El otoño, es tiempo también de grandes cambios en la naturaleza. De berreas de ciervos encelados y de viajes imposibles de las aves estivales hacia África.
Hasta hace poco, la migración de los pájaros era un misterio. ¿Dónde se iban las golondrinas finalizado el verano? Aseguraba Aristóteles que se escondían en agujeros y allí hibernaban. Otros las imaginaban enterradas durante meses en el barro. El anatómico inglés John Hunter
trató de demostrarlo empíricamente en el siglo XVIII: capturó un grupo
de golondrinas, esperó al otoño y las sumergió bajo el lodo. Llegada la
primavera, y tras comprobar que todas habían muerto, comenzó a dudar.
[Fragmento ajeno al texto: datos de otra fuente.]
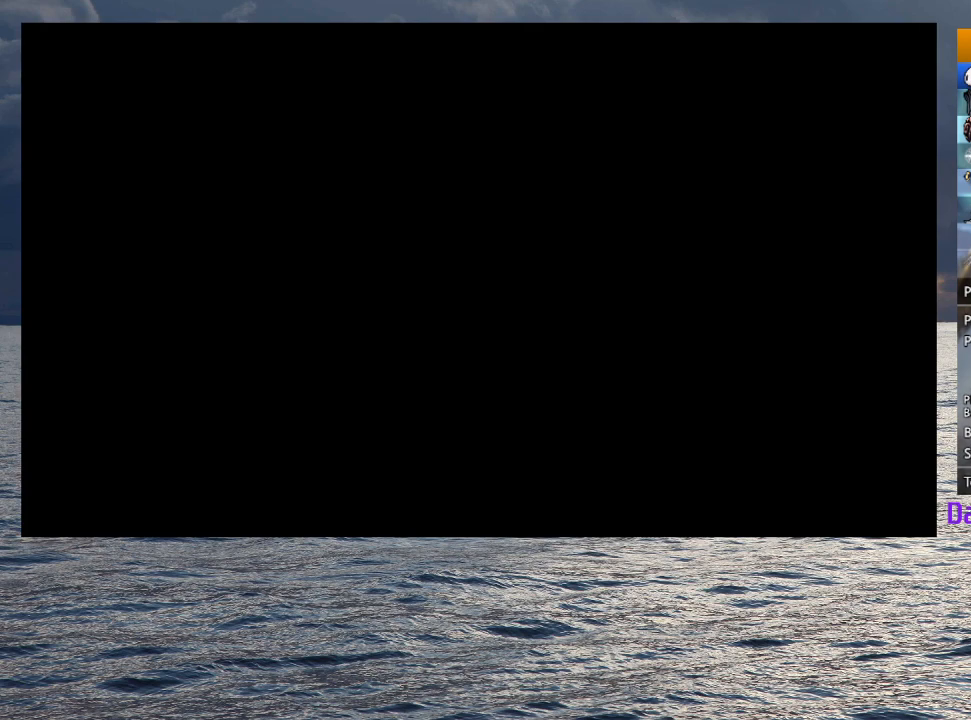
{"buttons": [], "left_stick": "right", "right_stick": "center", "button_events": []}
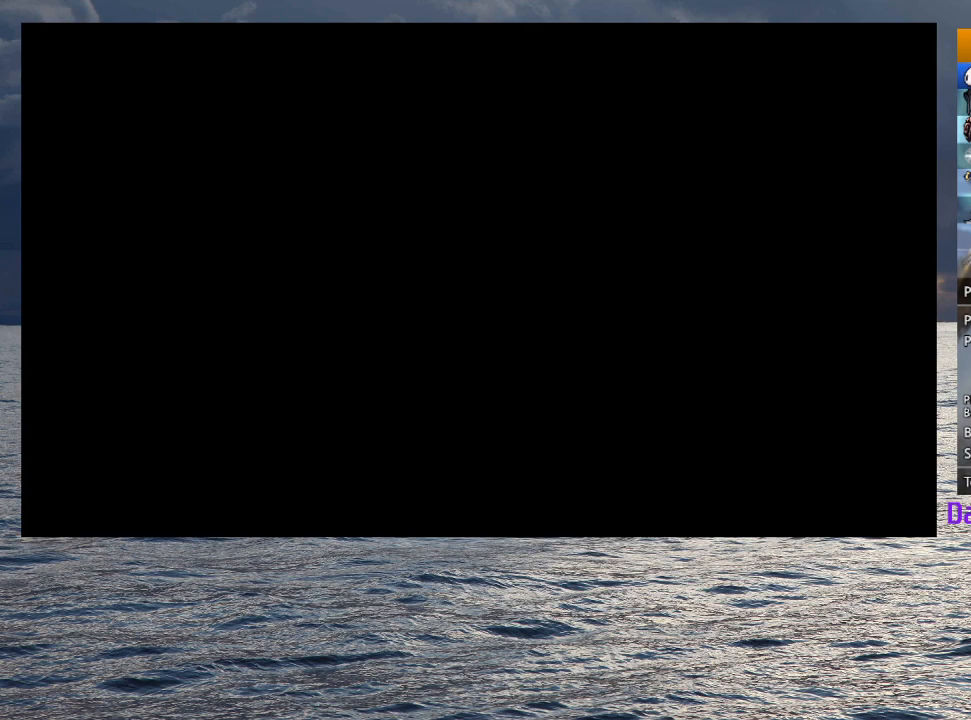
{"buttons": [], "left_stick": "right", "right_stick": "center", "button_events": []}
Más prudente, su contemporáneo el naturalista alemán Johann Leonhard Frisch ató cintas de colores a las patas
de las avecillas y las soltó. Cuando meses después todas ellas
regresaron con la primavera, dedujo que no habían estado enterradas pues
las cintas se veían limpias.
Hoy tenemos una tecnología maravillosa que nos permite saber con exactitud a dónde van las aves. Y gracias al proyecto migraciondeaves.org de SEO/BirdLife y al apoyo de los satélites, podemos seguir sus movimientos desde el ordenador día a día.
Así sabemos que Picoto, un halcón abejero (Pernis apivorus) marcado en el cacereño Valle del Jerte, devora ahora insectos en Liberia. O que una carraca europea (Coracias garrulus) de Villamanta
(Madrid) campea en estos momentos por el sur de Níger con la misma
confianza que hace poco lo hacía por la cuenca del río Alberche.
Aunque millones de ellas no llegan. Como la pequeña buscarla pintoja (Locustella naevia) que esta semana se estrelló contra los cristales del Museo de la Evolución Humana de Burgos.
Otra víctima inocente más de nuestros modernos edificios transparentes
inútilmente iluminados toda la noche. Pero así es la naturaleza y el
hombre. Es el otoño. Es la vida.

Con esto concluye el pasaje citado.